A message from Arthur McGee, founder of and spokesperson for the Commonsense Corrections Society, about the recent drone strike killing of a New Zealander in Yemen
The Commonsense Corrections Society applauds the United States for having the courage to murder New Zealand citizens without trial.
We are also delighted that the New Zealand government supports the extrajudicial killing of New Zealand citizens overseas. We are thrilled that the government is okay with New Zealand citizens being murdered by this country’s closest allies.
In turn, we are disappointed with Labour and the Greens and other liberal hand-wringers, who seem to think that we should ask hard questions about the murder of New Zealand citizens.
But asking questions just plays into the hands of the terrorists. We don’t know why an American drone targeted this particular New Zealander, but isn’t it better to be safe than sorry?
I speak to victims of violence almost every other day, and the one thing they all tell me is that we have got too soft on our criminals. What they need is a spell of hard labour or a flogging, or, if all else fails, bloody and terrible death from the skies.
Don’t ask me to feel sympathy for these terrorists. These people are our enemy, and they despise our freedoms. It’s true that some of these freedoms have gone too far, and we are now at the point where good old-fashioned Christian values and decency have flown out the window. You can put that down to our whining liberal media, our spineless politicians who fiddle while Rome burns, and our education system that teaches kids it’s okay to think for themselves. It’s no wonder we’re on the road to disaster.

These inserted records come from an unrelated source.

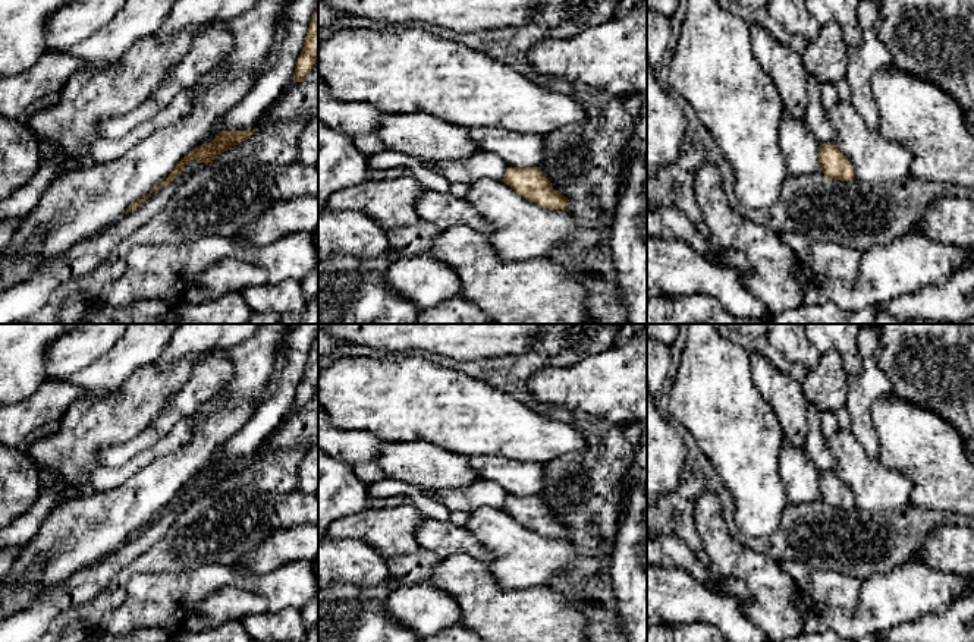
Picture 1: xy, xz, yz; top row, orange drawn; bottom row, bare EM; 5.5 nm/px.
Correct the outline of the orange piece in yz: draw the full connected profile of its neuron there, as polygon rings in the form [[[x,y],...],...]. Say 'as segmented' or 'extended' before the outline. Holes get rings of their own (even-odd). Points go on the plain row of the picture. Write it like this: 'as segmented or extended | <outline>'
as segmented | [[[827,471],[819,476],[820,498],[835,509],[854,509],[852,491],[838,478],[836,471]]]

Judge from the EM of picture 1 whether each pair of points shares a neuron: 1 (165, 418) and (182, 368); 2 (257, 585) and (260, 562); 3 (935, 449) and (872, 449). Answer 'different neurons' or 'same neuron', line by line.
1: different neurons
2: different neurons
3: different neurons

This progressive liberal disease starts in the schools. Some classrooms even have maps on their walls, which only encourage children to ponder what might be outside this country. These children grow up wanting to travel, and the first thing they do is go to one of those terrible countries where bad people live, and then they get brainwashed into hating their own kind. If you want to find the bloody womb of this terrorist menace, look no further than your local primary school.
But it’s not just the young people, because the disease seems to have infected every generation. You can’t even visit an airport nowadays without being overwhelmed with crowds of people of all ages leaving the country. Many of these people are New Zealanders. And yet we’re expected to feel sympathy when these people are randomly murdered. What has this permissive society come to? The airports belong to all New Zealanders, not just a small minority of travellers.
And let’s have no more sympathy for the dead man here. After all, this New Zealander is the architect of his own demise. It was his choice to travel outside New Zealand. It was his decision not to stay hidden 24 hours a day inside an impregnable reinforced concrete bunker where the drones couldn’t get him.
The message is clear. If you don’t want to be randomly murdered by the United States government, stay hidden at all times so they can’t find you. And don’t do or say anything that could in any way be construed as a hostile act by the Americans. What’s so hard about that?
I hear a lot of whining from lawyers, judges, social workers and politicians about human rights, the rule of law, and freedom from tyranny. They tell me that murdering anyone and everyone who threatens or merely offends us just isn’t the done thing. These wet liberals in their ivory towers are no doubt well-meaning, but their liberalism is a growing cancer in our society, and it needs to be eradicated. We need to do much more about this problem, and we need to move urgently.
The Commonsense Corrections Society is pleased by this government’s support for the murder of New Zealanders overseas. But words of support don’t go far enough. They say that charity begins at home, but extrajudicial murder should too. Let’s dismiss the petty concerns of all those judges, academics and do-gooders, and clean up this society once and for all. The people of New Zealand have had enough! Imagine the kind of society we could have, if the police and other enforcement authorities could call on drone strikes to obliterate anyone giving them trouble.